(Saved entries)
——
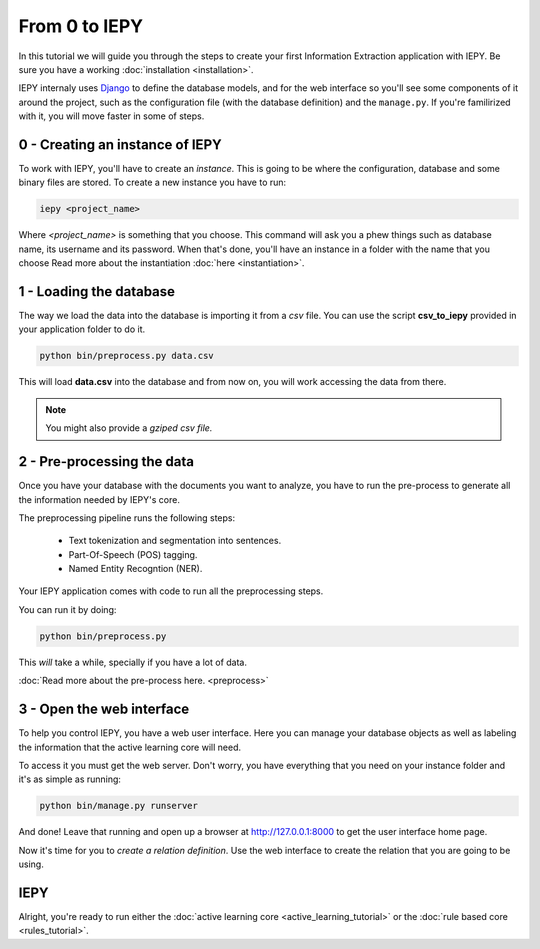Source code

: From 0 to IEPY
==============

In this tutorial we will guide you through the steps to create your first
Information Extraction application with IEPY.
Be sure you have a working :doc:`installation <installation>`.

IEPY internaly uses `Django <https://www.djangoproject.com/>`_ to define the database models,
and for the web interface so you'll see some components of it around the project, such as the
configuration file (with the database definition) and the ``manage.py``. If you're familirized
with it, you will move faster in some of steps.


0 - Creating an instance of IEPY
--------------------------------

To work with IEPY, you'll have to create an *instance*.
This is going to be where the configuration, database and some binary files are stored.
To create a new instance you have to run:

.. code-block:: bash

    iepy <project_name>

Where *<project_name>* is something that you choose.
This command will ask you a phew things such as database name, its username and its password.
When that's done, you'll have an instance in a folder with the name that you choose
Read more about the instantiation :doc:`here <instantiation>`.


1 - Loading the database
------------------------

The way we load the data into the database is importing it from a *csv* file. You can use the script **csv_to_iepy** 
provided in your application folder to do it.


.. code-blocK:: bash

    python bin/preprocess.py data.csv

This will load **data.csv** into the database and from now on, you will work accessing
the data from there. 

.. note::

    You might also provide a *gziped csv file.*


2 - Pre-processing the data
---------------------------

Once you have your database with the documents you want to analyze, you have to
run the pre-process to generate all the information needed by IEPY's core.

The preprocessing pipeline runs the following steps:

    * Text tokenization and segmentation into sentences.
    * Part-Of-Speech (POS) tagging.
    * Named Entity Recogntion (NER).

Your IEPY application comes with code to run all the preprocessing steps. 

You can run it by doing:

.. code-blocK:: bash

    python bin/preprocess.py

This *will* take a while, specially if you have a lot of data.

:doc:`Read more about the pre-process here. <preprocess>`


3 - Open the web interface
--------------------------

To help you control IEPY, you have a web user interface.
Here you can manage your database objects as well as labeling the information
that the active learning core will need.

To access it you must get the web server. Don't worry, you have everything
that you need on your instance folder and it's as simple as running:

.. code-blocK:: bash

    python bin/manage.py runserver

And done! Leave that running and open up a browser at `http://127.0.0.1:8000 <http://127.0.0.1:8000>`_ to get
the user interface home page.

Now it's time for you to *create a relation definition*. Use the web interface to create the relation that you
are going to be using.

IEPY
----

Alright, you're ready to run either the :doc:`active learning core <active_learning_tutorial>`
or the :doc:`rule based core <rules_tutorial>`.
——
Start with the line above that contains "To create a new" and end with the line that contains "Alright, you're ready". Write out those lines exactly, and only those.

OUTPUT OF THE TASK:
To create a new instance you have to run:

.. code-block:: bash

    iepy <project_name>

Where *<project_name>* is something that you choose.
This command will ask you a phew things such as database name, its username and its password.
When that's done, you'll have an instance in a folder with the name that you choose
Read more about the instantiation :doc:`here <instantiation>`.


1 - Loading the database
------------------------

The way we load the data into the database is importing it from a *csv* file. You can use the script **csv_to_iepy** 
provided in your application folder to do it.


.. code-blocK:: bash

    python bin/preprocess.py data.csv

This will load **data.csv** into the database and from now on, you will work accessing
the data from there. 

.. note::

    You might also provide a *gziped csv file.*


2 - Pre-processing the data
---------------------------

Once you have your database with the documents you want to analyze, you have to
run the pre-process to generate all the information needed by IEPY's core.

The preprocessing pipeline runs the following steps:

    * Text tokenization and segmentation into sentences.
    * Part-Of-Speech (POS) tagging.
    * Named Entity Recogntion (NER).

Your IEPY application comes with code to run all the preprocessing steps. 

You can run it by doing:

.. code-blocK:: bash

    python bin/preprocess.py

This *will* take a while, specially if you have a lot of data.

:doc:`Read more about the pre-process here. <preprocess>`


3 - Open the web interface
--------------------------

To help you control IEPY, you have a web user interface.
Here you can manage your database objects as well as labeling the information
that the active learning core will need.

To access it you must get the web server. Don't worry, you have everything
that you need on your instance folder and it's as simple as running:

.. code-blocK:: bash

    python bin/manage.py runserver

And done! Leave that running and open up a browser at `http://127.0.0.1:8000 <http://127.0.0.1:8000>`_ to get
the user interface home page.

Now it's time for you to *create a relation definition*. Use the web interface to create the relation that you
are going to be using.

IEPY
----

Alright, you're ready to run either the :doc:`active learning core <active_learning_tutorial>`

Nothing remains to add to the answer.